Lost - Lost New York: Revised Edition (Lost)

By Marcia Reiss

Profiles places in New York City that have been destroyed, altered, and/or demolished during the twentieth century, with photographs of the original structures, background information, and stories about memorable individuals.

The Lost series looks at the cherished places in a city that time, progress and fashion have swept aside. As well as celebrating forgotten architectural treasures, Lost New York also looks at buildings that have changed in use or simply disappeared from the streetscape.

Organized chronologically, the losses date from the mid-nineteenth century, the dawn of photography, to twenty-first century losses, such as the classic Moondance Diner which was shipped off to Wyoming in 2007.

First published in 2011, Lost New York has been revised and redesigned for 2020, including an extra 32-page section, with more losses from the twentieth  century inserted throughout the book and further losses since the book was first published.
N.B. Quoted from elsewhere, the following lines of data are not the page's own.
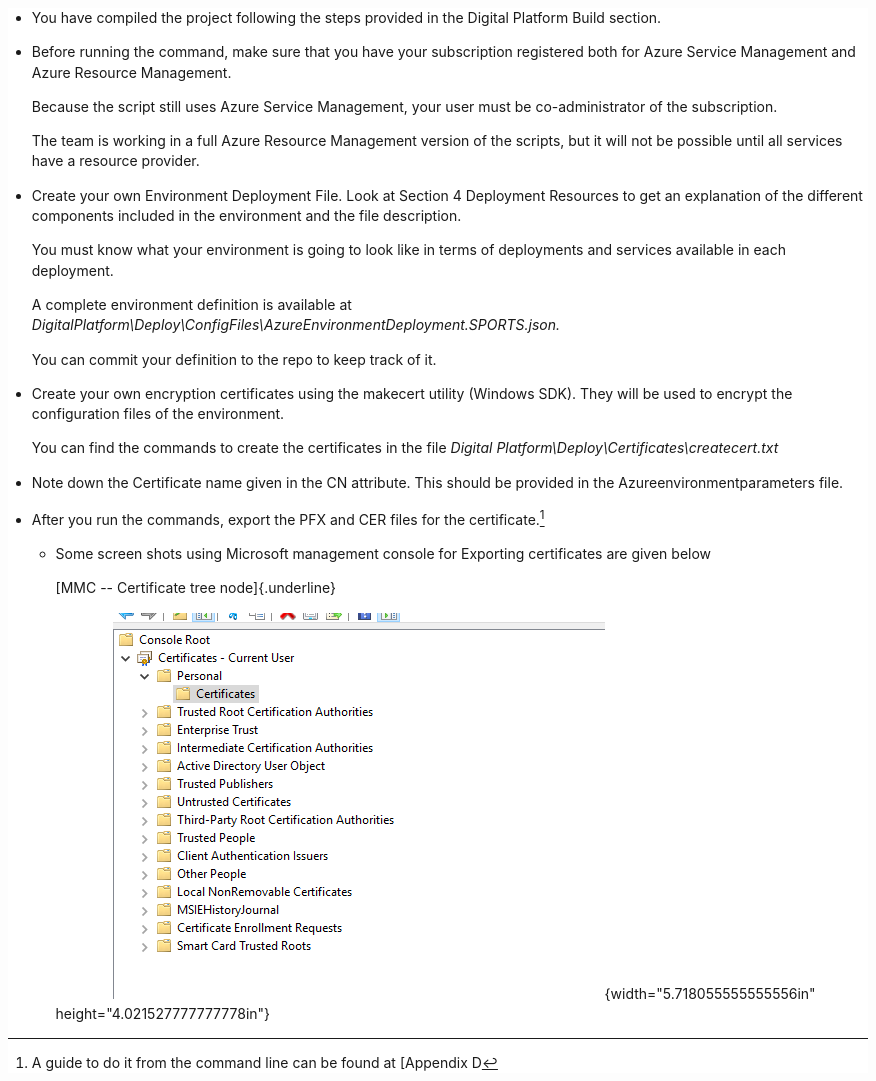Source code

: -   You have compiled the project following the steps provided in the
    Digital Platform Build section.

-   Before running the command, make sure that you have your
    subscription registered both for Azure Service Management and Azure
    Resource Management.

    Because the script still uses Azure Service Management, your user
    must be co-administrator of the subscription.

    The team is working in a full Azure Resource Management version of
    the scripts, but it will not be possible until all services have a
    resource provider.

-   Create your own Environment Deployment File. Look at Section 4
    Deployment Resources to get an explanation of the different
    components included in the environment and the file description.

    You must know what your environment is going to look like in terms
    of deployments and services available in each deployment.

    A complete environment definition is available at
    *DigitalPlatform\\Deploy\\ConfigFiles\\AzureEnvironmentDeployment.SPORTS.json.*

    You can commit your definition to the repo to keep track of it.

-   Create your own encryption certificates using the makecert utility
    (Windows SDK). They will be used to encrypt the configuration files
    of the environment.

    You can find the commands to create the certificates in the file
    *Digital Platform\\Deploy\\Certificates\\createcert.txt*

-   Note down the Certificate name given in the CN attribute. This
    should be provided in the Azureenvironmentparameters file.

-   After you run the commands, export the PFX and CER files for the
    certificate.[^3]

    -   Some screen shots using Microsoft management console for
        Exporting certificates are given below

        [MMC -- Certificate tree node]{.underline}

        ![](./SportsImages1/media/image27.png){width="5.718055555555556in"
        height="4.021527777777778in"}


[^1]: See <https://technet.microsoft.com/en-us/library/dd772285.aspx>
[^2]: You can find instructions on how to create Application Roles in
[^3]: A guide to do it from the command line can be found at [Appendix D
[^4]: You can use the ARM Azure Portal to create the Hubs and avoid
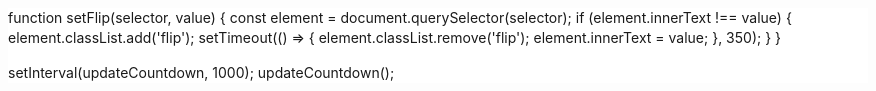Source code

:   function setFlip(selector, value) {
    const element = document.querySelector(selector);
    if (element.innerText !== value) {
      element.classList.add('flip');
      setTimeout(() => {
        element.classList.remove('flip');
        element.innerText = value;
      }, 350);
    }
  }

  setInterval(updateCountdown, 1000);
  updateCountdown();
</script>

</body>
</html>
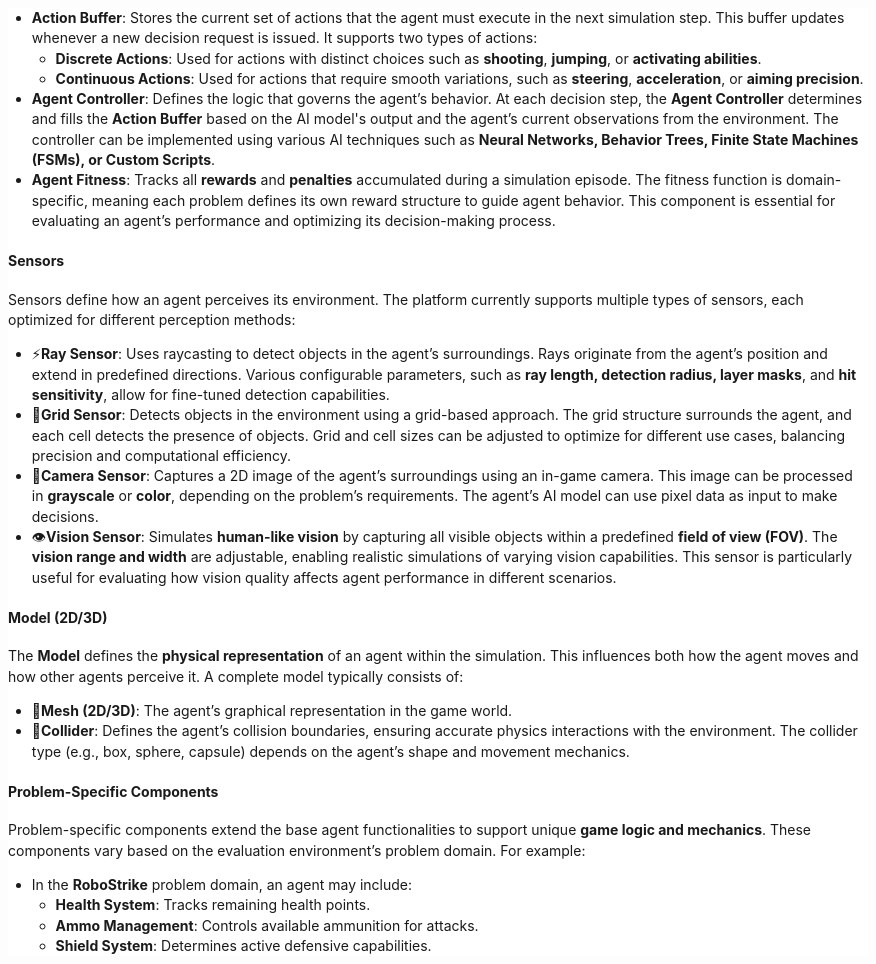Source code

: - **Action Buffer**: Stores the current set of actions that the agent must execute in the next simulation step. This buffer updates whenever a new decision request is issued. It supports two types of actions:
    - **Discrete Actions**: Used for actions with distinct choices such as **shooting**, **jumping**, or **activating abilities**.
    - **Continuous Actions**: Used for actions that require smooth variations, such as **steering**, **acceleration**, or **aiming precision**.
- **Agent Controller**: Defines the logic that governs the agent’s behavior. At each decision step, the **Agent Controller** determines and fills the **Action Buffer** based on the AI model's output and the agent’s current observations from the environment. The controller can be implemented using various AI techniques such as **Neural Networks, Behavior Trees, Finite State Machines (FSMs), or Custom Scripts**.
- **Agent Fitness**: Tracks all **rewards** and **penalties** accumulated during a simulation episode. The fitness function is domain-specific, meaning each problem defines its own reward structure to guide agent behavior. This component is essential for evaluating an agent’s performance and optimizing its decision-making process.

#### Sensors
Sensors define how an agent perceives its environment. The platform currently supports multiple types of sensors, each optimized for different perception methods:

- ⚡**Ray Sensor**: Uses raycasting to detect objects in the agent’s surroundings. Rays originate from the agent’s position and extend in predefined directions. Various configurable parameters, such as **ray length, detection radius, layer masks**, and **hit sensitivity**, allow for fine-tuned detection capabilities.
- 🔲**Grid Sensor**: Detects objects in the environment using a grid-based approach. The grid structure surrounds the agent, and each cell detects the presence of objects. Grid and cell sizes can be adjusted to optimize for different use cases, balancing precision and computational efficiency.
- 🎥**Camera Sensor**: Captures a 2D image of the agent’s surroundings using an in-game camera. This image can be processed in **grayscale** or **color**, depending on the problem’s requirements. The agent’s AI model can use pixel data as input to make decisions.
- 👁️**Vision Sensor**: Simulates **human-like vision** by capturing all visible objects within a predefined **field of view (FOV)**. The **vision range and width** are adjustable, enabling realistic simulations of varying vision capabilities. This sensor is particularly useful for evaluating how vision quality affects agent performance in different scenarios.

#### Model (2D/3D)
The **Model** defines the **physical representation** of an agent within the simulation. This influences both how the agent moves and how other agents perceive it. A complete model typically consists of:

- 🔳**Mesh (2D/3D)**: The agent’s graphical representation in the game world.
- 🛑**Collider**: Defines the agent’s collision boundaries, ensuring accurate physics interactions with the environment. The collider type (e.g., box, sphere, capsule) depends on the agent’s shape and movement mechanics.

#### Problem-Specific Components
Problem-specific components extend the base agent functionalities to support unique **game logic and mechanics**. These components vary based on the evaluation environment’s problem domain. For example:

- In the **RoboStrike** problem domain, an agent may include:
    - **Health System**: Tracks remaining health points.
    - **Ammo Management**: Controls available ammunition for attacks.
    - **Shield System**: Determines active defensive capabilities.

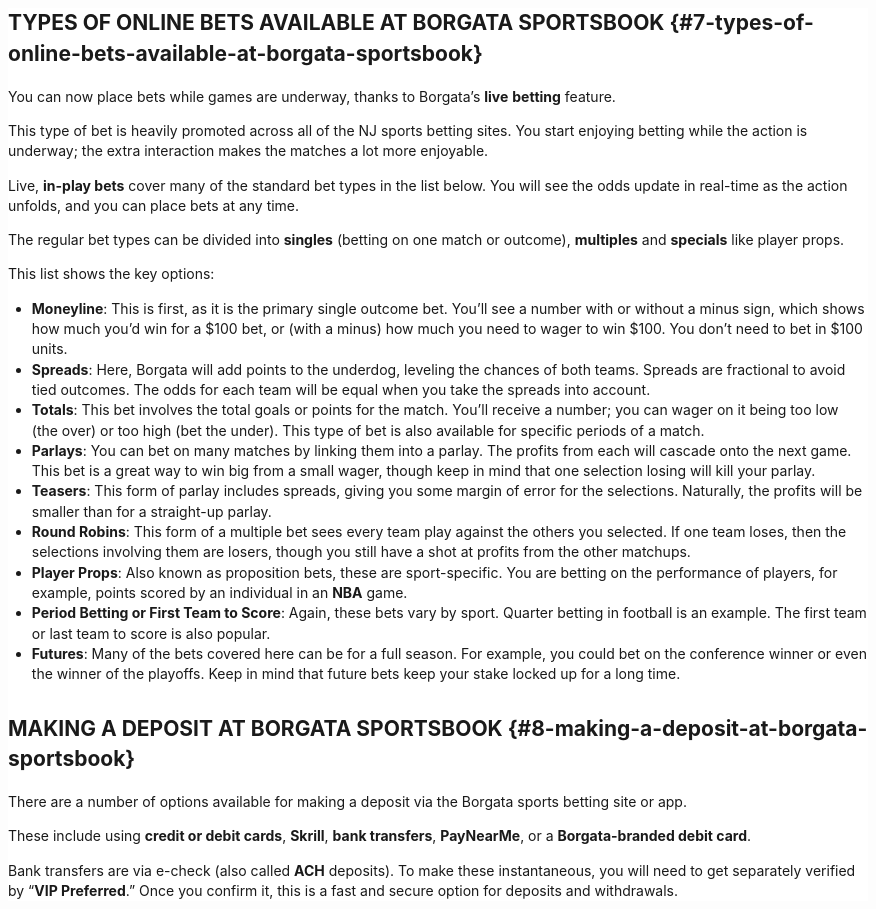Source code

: ## TYPES OF ONLINE BETS AVAILABLE AT BORGATA SPORTSBOOK {#7-types-of-online-bets-available-at-borgata-sportsbook}

You can now place bets while games are underway, thanks to Borgata’s&nbsp;**live**&nbsp;**betting**&nbsp;feature.

This type of bet is heavily promoted across all of the NJ sports betting sites. You start enjoying betting while the action is underway; the extra interaction makes the matches a lot more enjoyable.

Live,&nbsp;**in-play bets**&nbsp;cover many of the standard bet types in the list below. You will see the odds update in real-time as the action unfolds, and you can place bets at any time.

The regular bet types can be divided into&nbsp;**singles**&nbsp;(betting on one match or outcome),&nbsp;**multiples**&nbsp;and&nbsp;**specials**&nbsp;like player props.

This list shows the key options:

  * **Moneyline**: This is first, as it is the primary single outcome bet. You’ll see a number with or without a minus sign, which shows how much you’d win for a $100 bet, or (with a minus) how much you need to wager to win $100. You don’t need to bet in $100 units.
  * **Spreads**: Here, Borgata will add points to the underdog, leveling the chances of both teams. Spreads are fractional to avoid tied outcomes. The odds for each team will be equal when you take the spreads into account.
  * **Totals**: This bet involves the total goals or points for the match. You’ll receive a number; you can wager on it being too low (the over) or too high (bet the under). This type of bet is also available for specific periods of a match.
  * **Parlays**: You can bet on many matches by linking them into a parlay. The profits from each will cascade onto the next game. This bet is a great way to win big from a small wager, though keep in mind that one selection losing will kill your parlay.
  * **Teasers**: This form of parlay includes spreads, giving you some margin of error for the selections. Naturally, the profits will be smaller than for a straight-up parlay.
  * **Round Robins**: This form of a multiple bet sees every team play against the others you selected. If one team loses, then the selections involving them are losers, though you still have a shot at profits from the other matchups.
  * **Player Props**: Also known as proposition bets, these are sport-specific. You are betting on the performance of players, for example, points scored by an individual in an&nbsp;**NBA**&nbsp;game.
  * **Period Betting or First Team to Score**: Again, these bets vary by sport. Quarter betting in football is an example. The first team or last team to score is also popular.
  * **Futures**: Many of the bets covered here can be for a full season. For example, you could bet on the conference winner or even the winner of the playoffs. Keep in mind that future bets keep your stake locked up for a long time.

## MAKING A DEPOSIT AT BORGATA SPORTSBOOK {#8-making-a-deposit-at-borgata-sportsbook}

There are a number of options available for making a deposit via the Borgata sports betting site or app.

These include using&nbsp;**credit or debit cards**,&nbsp;**Skrill**, **bank transfers**, **PayNearMe**, or a **Borgata-branded debit card**.

Bank transfers are via e-check (also called&nbsp;**ACH**&nbsp;deposits). To make these instantaneous, you will need to get separately verified by “**VIP Preferred**.” Once you confirm it, this is a fast and secure option for deposits and withdrawals.
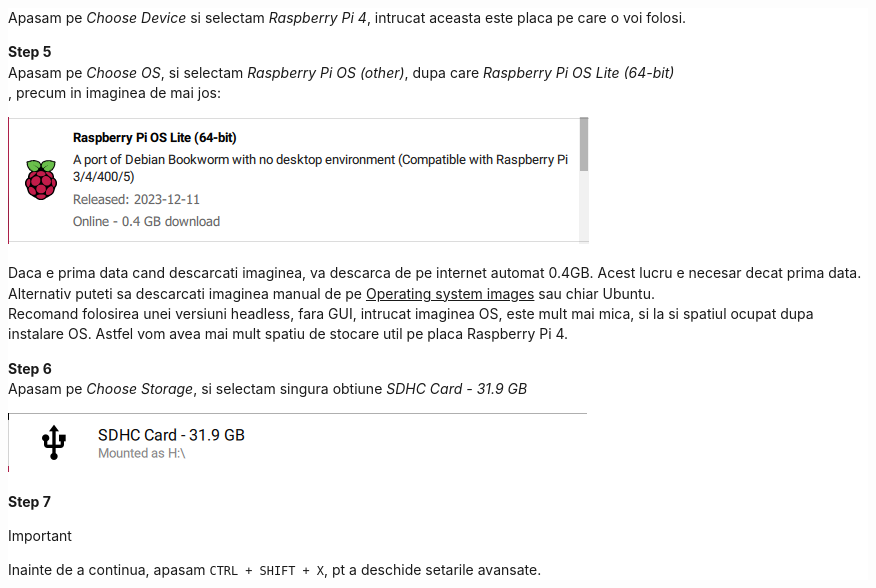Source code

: Apasam pe <i>Choose Device</i> si selectam <i>Raspberry Pi 4</i>, intrucat aceasta este placa pe care o voi folosi.

**Step 5**<br>
Apasam pe <i>Choose OS</i>, si selectam  <i>Raspberry Pi OS (other)</i>, dupa care <i>Raspberry Pi OS Lite (64-bit)</i><br>, precum in imaginea de mai jos:

<img src="_img/2/rpi_7.png" alt="rpi_7" />

Daca e prima data cand descarcati imaginea, va descarca de pe internet automat 0.4GB. Acest lucru e necesar decat prima data.<br>
Alternativ puteti sa descarcati imaginea manual de pe [Operating system images](https://www.raspberrypi.com/software/operating-systems/) sau chiar Ubuntu.<br>
Recomand folosirea unei versiuni headless, fara GUI, intrucat imaginea OS, este mult mai mica, si la si spatiul ocupat dupa instalare OS. Astfel vom avea mai mult spatiu de stocare util pe placa Raspberry Pi 4.

**Step 6**<br>
Apasam pe <i>Choose Storage</i>, si selectam singura obtiune <i>SDHC Card - 31.9 GB</i>

<img src="_img/2/rpi_8.PNG" alt="rpi_8" />

**Step 7**<br>

> [!IMPORTANT]
> Inainte de a continua, apasam `CTRL + SHIFT + X`, pt a deschide setarile avansate.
Losses include: Fifth Avenue Reservoir, The Elephant Colossus, South Street Seaport, Coney Island’s Dreamland, Grand Central Depot, Wall Street Curb Brokers, New York Herald Building, Fulton Ferry, Madison Square Garden, Vanderbilt Mansion, Astor Mansion, Waldorf-Astoria, Central Park Casino, Central Park Menagerie, Tiffany Mansion, Tombs City Jail, City Hall Post Office, Hippodrome, Floating Bathhouses, Elevated Train Tracks, Castle Garden Aquarium, Brooklyn Bridge Terminal, Wanamaker’s Department Store.

Format: Hardback
Release Date: 02 Apr 2020
Pages: 176
ISBN: 978-1-911641-37-7
Marcia Reiss is the author of Central Park Then and Now (2010); New York Then and Now (2005); Manhattan in Photographs (2005); Architectural Details (2004); Architecture in Detail: New York (2003); Brooklyn Then and Now (2002); and a series of guides to historic Brooklyn neighborhoods for the Brooklyn Historical Society. She was Policy Director of the Parks Council, now New Yorkers for Parks, and previously Public Affairs Director for the New York City Department of Ports and Trade. She also taught at Columbia University and Hunter College, and was a reporter for the Brooklyn Phoenix. She and her husband are former residents of Brooklyn and Manhattan and now live in upstate New York.